DanielFilan comments on [AN #62] Are adversarial examples caused by real but imperceptible features?

DanielFilan 30 Aug 2019 22:04 UTC
LW: 2 AF: 1
AF
I’m sort of confused by the main point of that post. Is the idea that the robot can’t stack blocks because of a physical limitation? If so, it seems like this is addressed by the first initial objection. Is it rather that the model space might not have the capacity to correctly imitate the human? I’d be somewhat surprised by this being a big issue, and at any rate it seems like you could use the Wasserstein metric as a cost function and get a desirable outcome.

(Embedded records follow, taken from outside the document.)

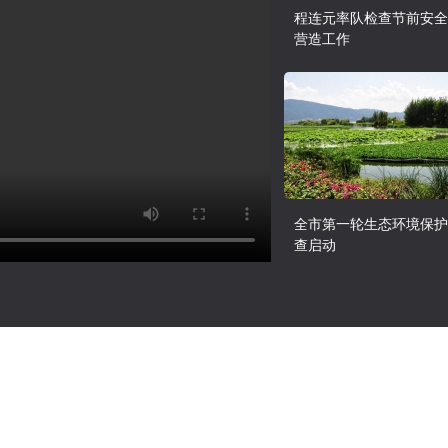
程连元率队检查节前安全
营造工作
全市第一轮生态环境保护
查启动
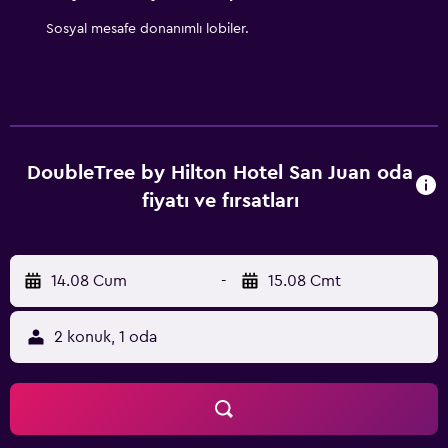
Sosyal mesafe donanımlı lobiler.
DoubleTree by Hilton Hotel San Juan oda
fiyatı ve fırsatları
14.08 Cum
-
15.08 Cmt
2 konuk, 1 oda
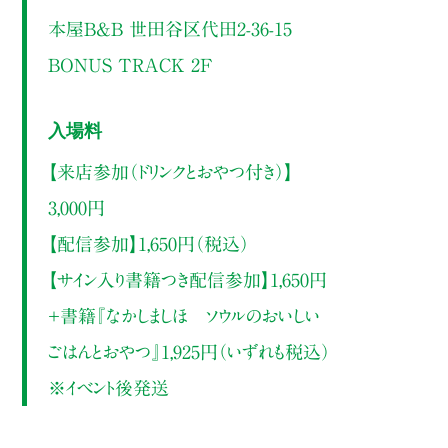
本屋B&B 世田谷区代田2-36-15
BONUS TRACK 2F
入場料
【来店参加（ドリンクとおやつ付き）】
3,000円
【配信参加】1,650円（税込）
【サイン入り書籍つき配信参加】1,650円
＋書籍『なかしましほ ソウルのおいしい
ごはんとおやつ』1,925円（いずれも税込）
※イベント後発送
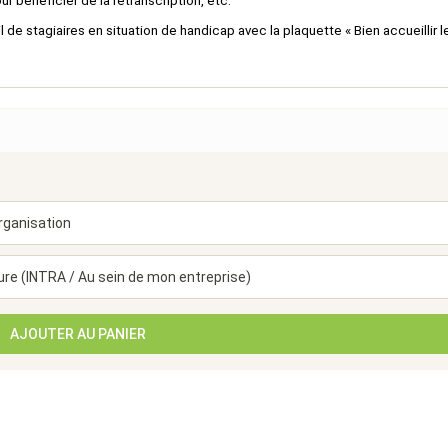
ur bénéficier de la retranscription, etc.
 de stagiaires en situation de handicap avec la plaquette « Bien accueillir l
AJOUTER AU PANIER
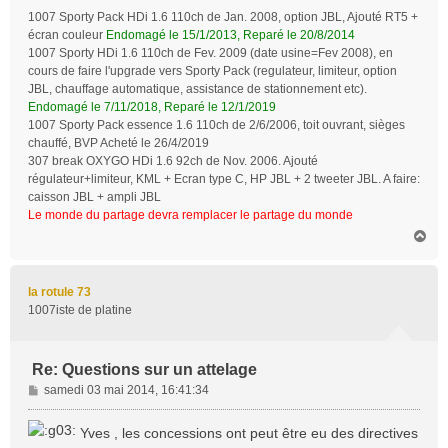
1007 Sporty Pack HDi 1.6 110ch de Jan. 2008, option JBL, Ajouté RT5 +
écran couleur
Endomagé le 15/1/2013, Reparé le 20/8/2014
1007 Sporty HDi 1.6 110ch de Fev. 2009 (date usine=Fev 2008), en
cours de faire l'upgrade vers Sporty Pack (regulateur, limiteur, option
JBL, chauffage automatique, assistance de stationnement etc).
Endomagé le 7/11/2018, Reparé le 12/1/2019
1007 Sporty Pack essence 1.6 110ch de 2/6/2006, toit ouvrant, sièges
chauffé, BVP Acheté le 26/4/2019
307 break OXYGO HDi 1.6 92ch de Nov. 2006. Ajouté
régulateur+limiteur, KML + Ecran type C, HP JBL + 2 tweeter JBL. A faire:
caisson JBL + ampli JBL
Le monde du partage devra remplacer le partage du monde
H
a
u
t
la rotule 73
1007iste de platine
Re: Questions sur un attelage
M
samedi 03 mai 2014, 16:41:34
e
s
Yves , les concessions ont peut être eu des directives
s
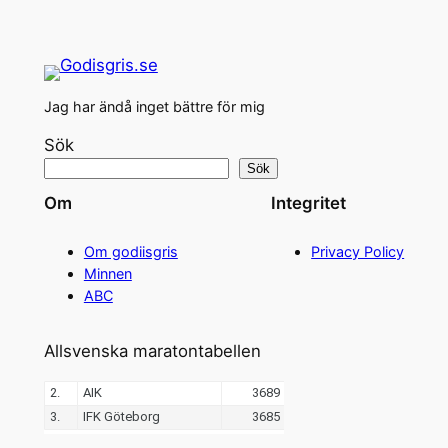
Jag har ändå inget bättre för mig
Sök
Sök
Om
Integritet
Om godiisgris
Privacy Policy
Minnen
ABC
Allsvenska maratontabellen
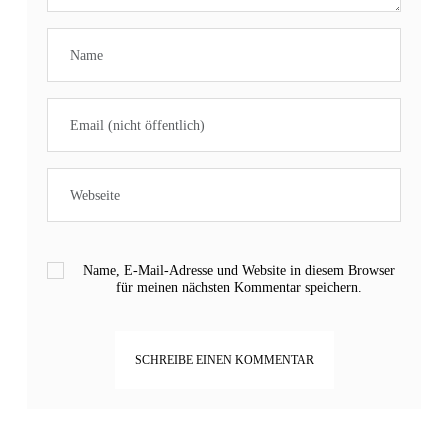
Name, E-Mail-Adresse und Website in diesem Browser
für meinen nächsten Kommentar speichern.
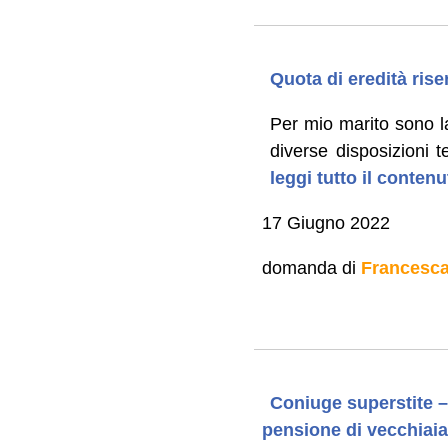
Quota di eredità rise
Per mio marito sono l
diverse disposizioni t
leggi tutto il conten
17 Giugno 2022
domanda di
Francesc
Coniuge superstite – 
pensione di vecchiai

I guess instead we’re instead imagining a problem where there’s no great metric (e.g. text answers to questions)?
- Rohin Shah 31 Aug 2019 5:33 UTC
  LW: 4 AF: 2
  AF Parent
  Is it rather that the model space might not have the capacity to correctly imitate the human?

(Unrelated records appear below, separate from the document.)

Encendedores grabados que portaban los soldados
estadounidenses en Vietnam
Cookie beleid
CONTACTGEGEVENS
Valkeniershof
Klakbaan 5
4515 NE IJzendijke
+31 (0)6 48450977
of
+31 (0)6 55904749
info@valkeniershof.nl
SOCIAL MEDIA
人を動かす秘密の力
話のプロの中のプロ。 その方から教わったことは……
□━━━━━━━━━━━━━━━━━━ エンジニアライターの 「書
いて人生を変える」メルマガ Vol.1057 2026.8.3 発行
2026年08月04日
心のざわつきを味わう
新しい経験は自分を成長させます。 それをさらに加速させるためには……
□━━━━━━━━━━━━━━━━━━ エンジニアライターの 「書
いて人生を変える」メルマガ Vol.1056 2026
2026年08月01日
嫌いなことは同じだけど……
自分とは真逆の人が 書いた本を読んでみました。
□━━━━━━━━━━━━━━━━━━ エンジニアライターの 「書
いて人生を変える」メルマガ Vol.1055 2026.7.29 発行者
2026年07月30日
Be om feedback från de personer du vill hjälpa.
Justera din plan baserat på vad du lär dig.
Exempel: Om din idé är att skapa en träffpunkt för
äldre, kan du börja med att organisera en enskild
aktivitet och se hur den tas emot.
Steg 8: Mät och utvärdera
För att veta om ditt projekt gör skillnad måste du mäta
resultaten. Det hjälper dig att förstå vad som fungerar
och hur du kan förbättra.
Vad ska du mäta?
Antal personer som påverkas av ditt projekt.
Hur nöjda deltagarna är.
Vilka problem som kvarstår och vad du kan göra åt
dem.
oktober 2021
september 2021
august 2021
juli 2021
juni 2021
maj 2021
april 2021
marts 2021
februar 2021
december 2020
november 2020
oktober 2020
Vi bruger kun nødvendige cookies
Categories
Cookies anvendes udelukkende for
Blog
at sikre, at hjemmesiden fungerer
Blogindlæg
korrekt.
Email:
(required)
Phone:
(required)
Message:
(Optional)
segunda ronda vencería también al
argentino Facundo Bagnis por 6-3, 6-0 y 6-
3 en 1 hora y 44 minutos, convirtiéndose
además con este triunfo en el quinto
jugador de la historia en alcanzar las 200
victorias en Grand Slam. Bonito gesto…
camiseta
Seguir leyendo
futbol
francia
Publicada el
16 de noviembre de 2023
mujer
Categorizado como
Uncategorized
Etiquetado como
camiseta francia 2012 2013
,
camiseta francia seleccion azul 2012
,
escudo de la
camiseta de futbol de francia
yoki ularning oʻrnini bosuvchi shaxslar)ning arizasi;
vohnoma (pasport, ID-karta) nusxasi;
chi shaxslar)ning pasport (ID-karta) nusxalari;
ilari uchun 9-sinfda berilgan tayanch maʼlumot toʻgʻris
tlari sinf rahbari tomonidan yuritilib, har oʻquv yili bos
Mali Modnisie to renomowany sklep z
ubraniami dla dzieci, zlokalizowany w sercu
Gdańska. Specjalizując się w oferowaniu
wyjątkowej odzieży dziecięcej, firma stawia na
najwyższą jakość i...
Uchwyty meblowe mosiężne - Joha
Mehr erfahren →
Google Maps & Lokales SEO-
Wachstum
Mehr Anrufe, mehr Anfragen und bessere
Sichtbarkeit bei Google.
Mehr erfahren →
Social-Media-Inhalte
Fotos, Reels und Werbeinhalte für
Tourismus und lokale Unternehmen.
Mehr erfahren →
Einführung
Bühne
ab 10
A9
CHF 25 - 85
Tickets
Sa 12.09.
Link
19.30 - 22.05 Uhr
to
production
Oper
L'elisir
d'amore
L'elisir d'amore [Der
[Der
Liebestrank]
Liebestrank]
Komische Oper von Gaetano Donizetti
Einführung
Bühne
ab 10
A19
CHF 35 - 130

  There are lots of reasons that a robot might be unable to learn the correct policy despite the action space permitting it:
  - Not enough model capacity
  - Not enough training data
  - Training got stuck in a local optimum
  - You’ve learned from robot play data, but you’ve never seen anything like the human policy before
  etc, etc.
  Not all of these are compatible with “and so the robot does the thing that the human does 5% of the time”. But it seems like there can and probably will be factors that are different between the human and the robot (even if the human uses teleoperation), and in that setting imitating factored cognition provides the wrong incentives, while optimizing factored evaluation provides the right incentives.
- paulfchristiano 31 Aug 2019 21:02 UTC
  LW: 2 AF: 1
  AF Parent
  I think AI will probably be good enough to pose a catastrophic risk before it can exactly imitate a human. (But as Wei Dai says elsewhere, if you do amplification then you will definitely get into the regime where you can’t imitate.)
- Wei Dai 31 Aug 2019 1:00 UTC
  LW: 2 AF: 1
  AF Parent
  
  Is it rather that the model space might not have the capacity to correctly imitate the human?
  
  Paul wrote in a parallel subthread, “Against mimicry is mostly motivated by the case of imitating an amplified agent.” In the case of IDA, you’re bound to run out of model capacity eventually as you keep iterating the amplification and distillation.
  
  I guess instead we’re instead imagining a problem where there’s no great metric (e.g. text answers to questions)?
  
  I’m pretty sure that’s it.